SCOTUS deals another setback to Obama's effort to shield immigrants from deportation
The Supreme Court on Monday refused to reconsider its June ruling on President Barack Obama's executive actions on immigration, leaving in place its decision to block implementation of programs to defer the deportations of millions of undocumented immigrants.
Acting Solicitor General Ian Gershengorn filed a brief in July asking the court to reconsider the case once a ninth justice has been confirmed to fill the seat vacated by the late Justice Antonin Scalia, whose position on the bench has been empty since his death in February.
While Gershengorn noted that it's "exceedingly rare" for the court to rehear cases following a ruling, he argued that there was precedent for rehearing a case that was decided by a divided court.

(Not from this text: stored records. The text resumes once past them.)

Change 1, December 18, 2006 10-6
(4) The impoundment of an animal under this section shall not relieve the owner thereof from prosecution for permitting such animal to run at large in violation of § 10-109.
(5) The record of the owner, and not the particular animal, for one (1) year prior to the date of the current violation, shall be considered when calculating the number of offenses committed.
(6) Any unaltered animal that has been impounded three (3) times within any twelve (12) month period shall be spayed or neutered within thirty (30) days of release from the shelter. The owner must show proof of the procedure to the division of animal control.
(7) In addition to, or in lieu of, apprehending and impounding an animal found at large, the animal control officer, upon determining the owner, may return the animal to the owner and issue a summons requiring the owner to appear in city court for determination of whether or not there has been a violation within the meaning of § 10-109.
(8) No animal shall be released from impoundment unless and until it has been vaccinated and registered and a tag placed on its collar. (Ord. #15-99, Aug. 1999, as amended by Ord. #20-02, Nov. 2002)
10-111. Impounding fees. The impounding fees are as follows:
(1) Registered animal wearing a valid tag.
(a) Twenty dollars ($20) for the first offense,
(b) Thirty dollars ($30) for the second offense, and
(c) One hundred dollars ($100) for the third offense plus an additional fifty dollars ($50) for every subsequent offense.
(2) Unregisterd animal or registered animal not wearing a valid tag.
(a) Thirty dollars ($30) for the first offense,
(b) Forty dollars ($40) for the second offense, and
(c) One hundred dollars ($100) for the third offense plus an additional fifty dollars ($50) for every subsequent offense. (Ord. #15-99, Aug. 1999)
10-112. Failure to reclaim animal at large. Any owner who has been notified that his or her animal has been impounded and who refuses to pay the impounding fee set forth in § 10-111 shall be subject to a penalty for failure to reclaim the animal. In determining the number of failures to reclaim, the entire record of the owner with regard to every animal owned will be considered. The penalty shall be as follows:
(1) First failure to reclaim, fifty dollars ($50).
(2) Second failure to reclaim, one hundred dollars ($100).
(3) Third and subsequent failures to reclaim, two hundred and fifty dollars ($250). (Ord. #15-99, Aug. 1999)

The court rejected that argument on Monday, dealing another blow to the administration's attempts to shield up to 4 million undocumented immigrants from deportation.

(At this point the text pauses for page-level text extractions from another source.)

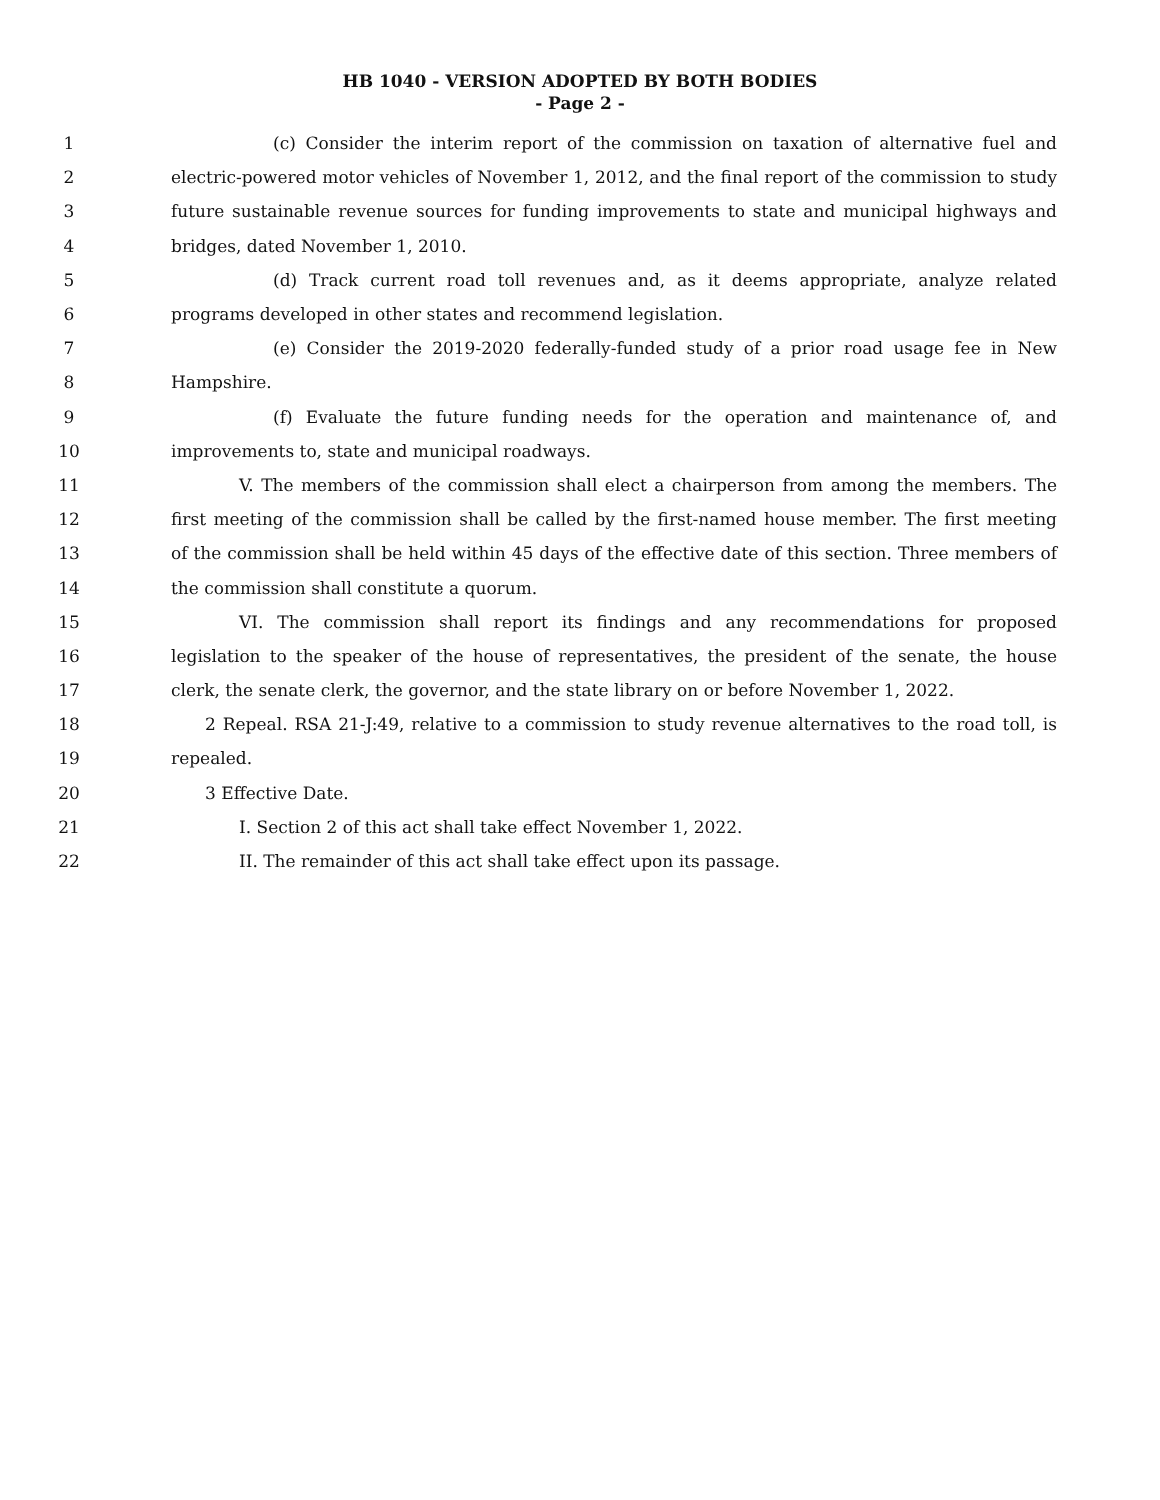HB 1040 - VERSION ADOPTED BY BOTH BODIES
- Page 2 -
1 (c) Consider the interim report of the commission on taxation of alternative fuel and
2 electric-powered motor vehicles of November 1, 2012, and the final report of the commission to study
3 future sustainable revenue sources for funding improvements to state and municipal highways and
4 bridges, dated November 1, 2010.
5 (d) Track current road toll revenues and, as it deems appropriate, analyze related
6 programs developed in other states and recommend legislation.
7 (e) Consider the 2019-2020 federally-funded study of a prior road usage fee in New
8 Hampshire.
9 (f) Evaluate the future funding needs for the operation and maintenance of, and
10 improvements to, state and municipal roadways.
11 V. The members of the commission shall elect a chairperson from among the members. The
12 first meeting of the commission shall be called by the first-named house member. The first meeting
13 of the commission shall be held within 45 days of the effective date of this section. Three members of
14 the commission shall constitute a quorum.
15 VI. The commission shall report its findings and any recommendations for proposed
16 legislation to the speaker of the house of representatives, the president of the senate, the house
17 clerk, the senate clerk, the governor, and the state library on or before November 1, 2022.
18 2 Repeal. RSA 21-J:49, relative to a commission to study revenue alternatives to the road toll, is
19 repealed.
20 3 Effective Date.
21 I. Section 2 of this act shall take effect November 1, 2022.
22 II. The remainder of this act shall take effect upon its passage.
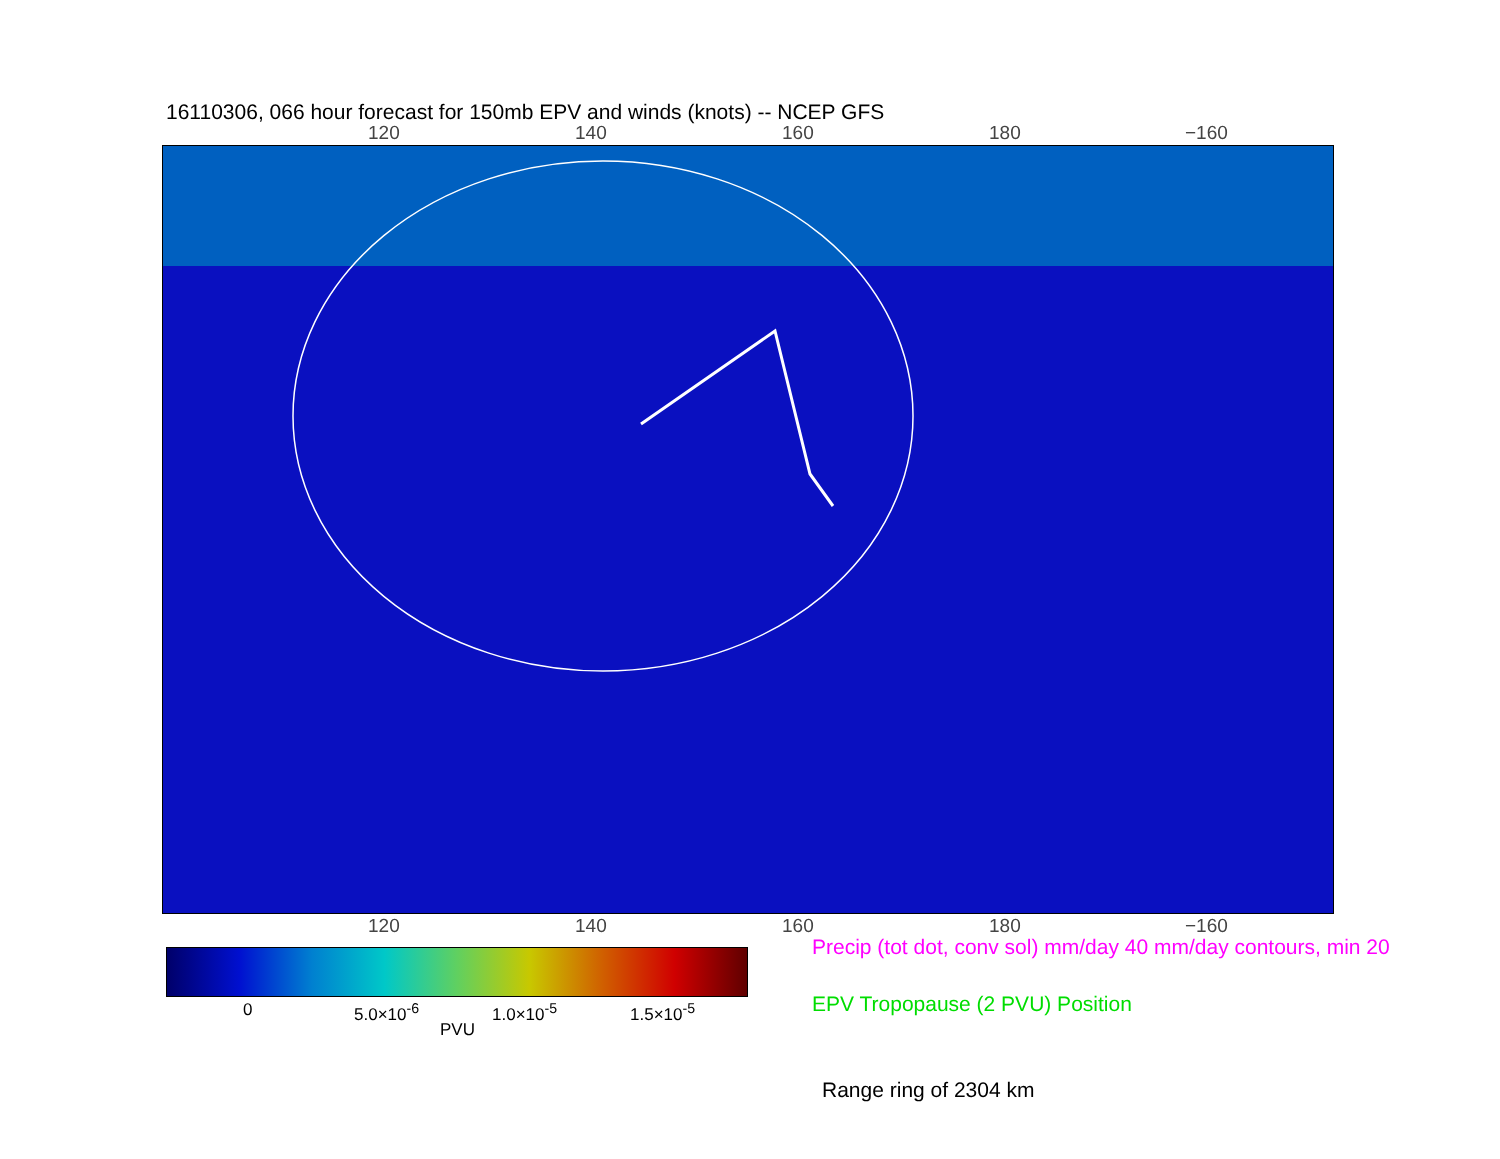16110306, 066 hour forecast for 150mb EPV and winds (knots) -- NCEP GFS
120 140 160 180 −160
120 140 160 180 −160
0 5.0×10<sup>-6</sup> 1.0×10<sup>-5</sup> 1.5×10<sup>-5</sup>
PVU
Precip (tot dot, conv sol) mm/day 40 mm/day contours, min 20
EPV Tropopause (2 PVU) Position
Range ring of 2304 km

The case, United States v. Texas, arose after 26 states sued the federal government in 2015 over the Obama administration's immigration plans, arguing they amounted to an unconstitutional power grab. A lower court ruled in favor of the states, blocking implementation of the programs and sending the case to the Supreme Court.
The court issued a one-sentence ruling in June saying they had deadlocked in a 4-4 tie between the court's liberal and conservative wings. The tie meant the lower court's ruling against the Obama administration's programs stood.
The seat left open by Scalia's death has been the subject of an intense political battle. Obama nominated Judge Merrick Garland to replace Scalia in March, but Senate Republicans have refused to hold hearings to consider his confirmation, arguing that the next president should appoint Scalia's successor.
The future of immigration policy will also largely be determined by the next president. Hillary Clinton has said she plans to make immigration reform a top priority in the first 100 days of her administration and would seek to revive the programs blocked by the Supreme Court. Donald Trump has said he will build a wall on the Mexican border and get Mexico to pay for it, while simultaneously rounding up and deporting the estimated 11 million undocumented immigrants living in the U.S.